They were in a two-van caravan with about 50 other illegal immigrants on a rarely used dirt road in the middle of nowhere.
But that wasn’t enough evidence to convince a judge Tuesday to let a jury even consider whether two Mexican nationals conspired to smuggle themselves into the United States.
So far, 29 illegal immigrants who were charged with conspiracy to commit human smuggling have pleaded guilty to lesser charges.
But this week’s trial of Gustavo Unbalejo Gomez, 29, and Antonio Hernandez Lopez, 21, represented the first real test of Maricopa County Attorney Andrew Thomas’ and Sheriff Joe Arpaio’s method for fighting illegal immigration.
Judge Thomas O’Toole said prosecutors had to present evidence that the men were part of a conspiracy before their statements could be heard.
His dismissal showed that prosecutors fell short.
O’Toole’s acquittals in Maricopa County Superior Court won’t put an end to arrests, which have reached 248 since March, Arpaio said.
“Every case is judged on its own merits and this is (O’Toole’s) decision,” Arpaio said. “I am not going to back down.”
A spokesman for Thomas declined to comment.
Immigrant advocates have accused the two elected lawmen of misusing Arizona’s nearly year-old anti-smuggling law by charging illegal border crossers with conspiracy to commit human smuggling.

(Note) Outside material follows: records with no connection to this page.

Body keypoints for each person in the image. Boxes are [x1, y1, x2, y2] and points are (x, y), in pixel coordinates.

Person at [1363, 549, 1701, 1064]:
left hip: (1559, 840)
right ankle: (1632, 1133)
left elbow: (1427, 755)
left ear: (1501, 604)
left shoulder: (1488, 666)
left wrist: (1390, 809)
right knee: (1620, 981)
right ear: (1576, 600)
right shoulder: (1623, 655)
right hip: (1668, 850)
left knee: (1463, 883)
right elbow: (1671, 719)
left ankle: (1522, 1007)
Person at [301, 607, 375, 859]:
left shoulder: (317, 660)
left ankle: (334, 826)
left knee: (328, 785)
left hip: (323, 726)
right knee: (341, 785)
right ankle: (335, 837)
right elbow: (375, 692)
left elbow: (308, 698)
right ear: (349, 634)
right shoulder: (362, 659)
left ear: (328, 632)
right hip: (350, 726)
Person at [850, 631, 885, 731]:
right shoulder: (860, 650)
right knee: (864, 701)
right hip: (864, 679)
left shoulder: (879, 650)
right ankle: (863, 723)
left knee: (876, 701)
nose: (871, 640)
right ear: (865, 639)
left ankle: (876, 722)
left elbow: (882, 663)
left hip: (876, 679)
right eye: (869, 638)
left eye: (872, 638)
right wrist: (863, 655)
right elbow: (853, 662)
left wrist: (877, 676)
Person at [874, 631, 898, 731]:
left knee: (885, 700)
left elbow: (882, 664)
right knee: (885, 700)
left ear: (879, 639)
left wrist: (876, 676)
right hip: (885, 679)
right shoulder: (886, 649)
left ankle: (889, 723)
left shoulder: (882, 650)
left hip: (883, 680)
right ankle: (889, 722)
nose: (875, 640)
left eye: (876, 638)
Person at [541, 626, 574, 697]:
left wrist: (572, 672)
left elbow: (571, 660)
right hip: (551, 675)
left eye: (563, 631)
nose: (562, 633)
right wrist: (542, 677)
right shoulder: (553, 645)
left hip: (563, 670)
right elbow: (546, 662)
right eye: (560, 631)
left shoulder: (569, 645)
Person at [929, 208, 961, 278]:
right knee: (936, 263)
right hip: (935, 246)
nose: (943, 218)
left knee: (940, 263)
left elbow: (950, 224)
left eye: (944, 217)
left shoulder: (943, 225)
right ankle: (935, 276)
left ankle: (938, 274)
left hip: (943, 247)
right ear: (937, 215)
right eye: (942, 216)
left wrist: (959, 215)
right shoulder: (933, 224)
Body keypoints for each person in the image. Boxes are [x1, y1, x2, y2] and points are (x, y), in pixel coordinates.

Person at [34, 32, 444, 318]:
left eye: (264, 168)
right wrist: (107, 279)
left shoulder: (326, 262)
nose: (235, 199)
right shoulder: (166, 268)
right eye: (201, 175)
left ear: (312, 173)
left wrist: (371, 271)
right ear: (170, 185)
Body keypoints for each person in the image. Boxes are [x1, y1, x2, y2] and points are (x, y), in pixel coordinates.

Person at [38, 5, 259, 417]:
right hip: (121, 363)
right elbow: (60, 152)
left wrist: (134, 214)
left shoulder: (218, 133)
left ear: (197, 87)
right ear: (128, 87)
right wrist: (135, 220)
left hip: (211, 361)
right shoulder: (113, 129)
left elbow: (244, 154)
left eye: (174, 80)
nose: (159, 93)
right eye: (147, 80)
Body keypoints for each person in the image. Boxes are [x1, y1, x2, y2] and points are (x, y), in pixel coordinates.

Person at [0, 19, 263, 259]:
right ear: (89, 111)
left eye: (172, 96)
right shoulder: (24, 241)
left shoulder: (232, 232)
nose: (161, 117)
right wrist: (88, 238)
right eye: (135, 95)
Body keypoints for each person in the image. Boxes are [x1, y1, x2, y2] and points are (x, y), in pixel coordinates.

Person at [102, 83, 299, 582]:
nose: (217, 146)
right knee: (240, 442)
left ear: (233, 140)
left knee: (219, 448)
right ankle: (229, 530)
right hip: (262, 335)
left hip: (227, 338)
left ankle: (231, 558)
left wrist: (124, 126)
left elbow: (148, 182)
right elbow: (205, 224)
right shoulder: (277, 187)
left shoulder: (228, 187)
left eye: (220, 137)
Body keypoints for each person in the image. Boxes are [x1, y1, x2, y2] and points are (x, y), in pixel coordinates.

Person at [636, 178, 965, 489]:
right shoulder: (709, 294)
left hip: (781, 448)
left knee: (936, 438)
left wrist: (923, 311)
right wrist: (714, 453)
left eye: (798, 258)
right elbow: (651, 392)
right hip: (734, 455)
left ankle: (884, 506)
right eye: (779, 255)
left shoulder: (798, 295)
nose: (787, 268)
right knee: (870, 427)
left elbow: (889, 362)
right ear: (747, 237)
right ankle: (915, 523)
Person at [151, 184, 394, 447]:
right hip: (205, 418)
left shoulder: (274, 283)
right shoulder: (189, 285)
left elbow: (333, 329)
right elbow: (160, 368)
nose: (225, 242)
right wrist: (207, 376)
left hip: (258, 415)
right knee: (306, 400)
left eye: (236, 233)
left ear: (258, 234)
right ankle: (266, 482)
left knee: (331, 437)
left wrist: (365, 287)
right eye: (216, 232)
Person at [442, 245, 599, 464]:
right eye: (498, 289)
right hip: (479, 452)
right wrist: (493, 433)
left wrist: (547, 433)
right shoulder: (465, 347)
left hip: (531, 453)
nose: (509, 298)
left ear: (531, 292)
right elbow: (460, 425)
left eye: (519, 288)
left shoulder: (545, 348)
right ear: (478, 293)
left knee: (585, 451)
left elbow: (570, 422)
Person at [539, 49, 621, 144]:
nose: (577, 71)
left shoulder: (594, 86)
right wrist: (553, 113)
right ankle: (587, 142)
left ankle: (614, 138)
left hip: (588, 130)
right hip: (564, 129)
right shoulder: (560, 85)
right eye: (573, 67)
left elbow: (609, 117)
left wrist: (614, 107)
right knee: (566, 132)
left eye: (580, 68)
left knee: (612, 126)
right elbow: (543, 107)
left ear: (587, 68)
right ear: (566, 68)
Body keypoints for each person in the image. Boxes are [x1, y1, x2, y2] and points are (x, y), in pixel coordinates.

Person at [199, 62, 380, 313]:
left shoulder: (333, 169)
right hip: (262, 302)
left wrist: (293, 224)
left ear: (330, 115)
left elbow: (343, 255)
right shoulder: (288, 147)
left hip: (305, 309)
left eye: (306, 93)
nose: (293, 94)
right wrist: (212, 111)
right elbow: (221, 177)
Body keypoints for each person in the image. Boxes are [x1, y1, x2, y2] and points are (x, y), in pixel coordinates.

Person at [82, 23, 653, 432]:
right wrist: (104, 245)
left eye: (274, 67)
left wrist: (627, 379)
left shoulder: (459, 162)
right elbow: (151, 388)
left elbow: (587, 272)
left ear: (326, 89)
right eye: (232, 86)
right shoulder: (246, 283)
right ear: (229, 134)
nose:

The advocates and defense attorneys contend the intent of the law is to go after only the “coyotes” who are paid to smuggle in the immigrants.
“Maybe they’ll take a look at the law now,” said Corwin Townsend, who represented Hernandez. “Their interpretation of the law is wrong.”
One trial doesn’t set a legal precedent, but the acquittals are going to have an effect on Unbalejo’s and Hernandez’s five co-defendants still awaiting trial.
Joey Hamby, a defense attorney who represents Jose Razo Rizo, said he is going to ask a judge to dismiss the charge against his client based on O’Toole’s decision.
“There’s no question everybody else will jump on this,” Hamby said.
Charges against 12 defendants have been dismissed, most of them on June 29, because conviction appeared unlikely, according to county attorney spokesman Bill FitzGerald.
The trial, which began Monday, hinged on whether O’Toole would allow the jury to hear incriminating statements that Unbalejo and Hernandez made to sheriff’s deputies when they were arrested March 2 with dozens of others in a remote section of western Maricopa County.
The person accused of being a coyote in the case, Javier Ruiz Lopez, 33, is still on trial as O’Toole ruled it is “abundantly clear” from the evidence and his statements that Ruiz committed the crime of human smuggling.
The jury will likely begin deliberating on that case today.
Arpaio said the acquitted men, Unbalejo and Hernandez, weren’t going to walk out of jail onto city streets. He said deputies would take them to the border and hand them over to the Border Patrol.